* _EXERCISE INPUTS_:
^^^^^^^^

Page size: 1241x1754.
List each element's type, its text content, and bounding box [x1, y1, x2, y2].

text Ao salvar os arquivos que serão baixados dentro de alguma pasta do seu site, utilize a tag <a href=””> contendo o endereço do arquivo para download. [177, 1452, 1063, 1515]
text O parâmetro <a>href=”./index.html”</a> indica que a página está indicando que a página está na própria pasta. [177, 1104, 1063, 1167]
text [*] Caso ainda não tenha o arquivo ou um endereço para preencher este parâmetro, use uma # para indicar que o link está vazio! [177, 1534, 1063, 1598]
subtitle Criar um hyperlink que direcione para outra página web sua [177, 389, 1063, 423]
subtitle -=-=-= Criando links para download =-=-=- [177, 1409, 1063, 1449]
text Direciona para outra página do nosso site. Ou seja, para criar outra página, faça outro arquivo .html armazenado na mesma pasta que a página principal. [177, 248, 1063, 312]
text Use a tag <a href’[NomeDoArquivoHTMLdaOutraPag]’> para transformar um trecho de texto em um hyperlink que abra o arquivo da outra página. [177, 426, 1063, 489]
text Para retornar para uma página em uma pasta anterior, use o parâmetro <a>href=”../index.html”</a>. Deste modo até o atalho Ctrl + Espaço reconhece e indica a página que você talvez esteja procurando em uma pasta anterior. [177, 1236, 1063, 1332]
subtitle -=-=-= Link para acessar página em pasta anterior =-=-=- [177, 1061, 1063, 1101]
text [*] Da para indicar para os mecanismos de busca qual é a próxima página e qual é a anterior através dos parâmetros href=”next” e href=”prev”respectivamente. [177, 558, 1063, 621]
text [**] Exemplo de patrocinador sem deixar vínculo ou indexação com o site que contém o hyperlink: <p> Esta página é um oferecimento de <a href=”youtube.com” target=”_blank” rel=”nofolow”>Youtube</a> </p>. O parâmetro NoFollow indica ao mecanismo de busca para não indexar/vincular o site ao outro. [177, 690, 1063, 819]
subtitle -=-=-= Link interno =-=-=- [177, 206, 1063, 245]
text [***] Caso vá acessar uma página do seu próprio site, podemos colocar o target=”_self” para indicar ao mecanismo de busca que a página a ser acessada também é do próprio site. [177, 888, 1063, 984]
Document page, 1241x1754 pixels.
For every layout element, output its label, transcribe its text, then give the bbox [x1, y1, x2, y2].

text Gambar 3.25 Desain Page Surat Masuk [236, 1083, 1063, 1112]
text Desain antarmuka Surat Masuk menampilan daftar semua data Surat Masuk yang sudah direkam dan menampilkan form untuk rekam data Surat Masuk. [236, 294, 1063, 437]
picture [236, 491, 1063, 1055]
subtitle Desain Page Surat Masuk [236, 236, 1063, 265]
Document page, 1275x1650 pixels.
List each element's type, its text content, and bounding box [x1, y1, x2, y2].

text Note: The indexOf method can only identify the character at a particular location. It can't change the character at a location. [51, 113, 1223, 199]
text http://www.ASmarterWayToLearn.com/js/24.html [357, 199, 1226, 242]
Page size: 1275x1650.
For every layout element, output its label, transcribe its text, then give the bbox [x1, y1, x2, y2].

^^^^^^^^

Copy verbatim the span of lines that begins with the line holding "Page size: 1275x1650." and ends at the last line of the records.

Page size: 1275x1650.
For every layout element, output its label, transcribe its text, then give the bbox [x1, y1, x2, y2].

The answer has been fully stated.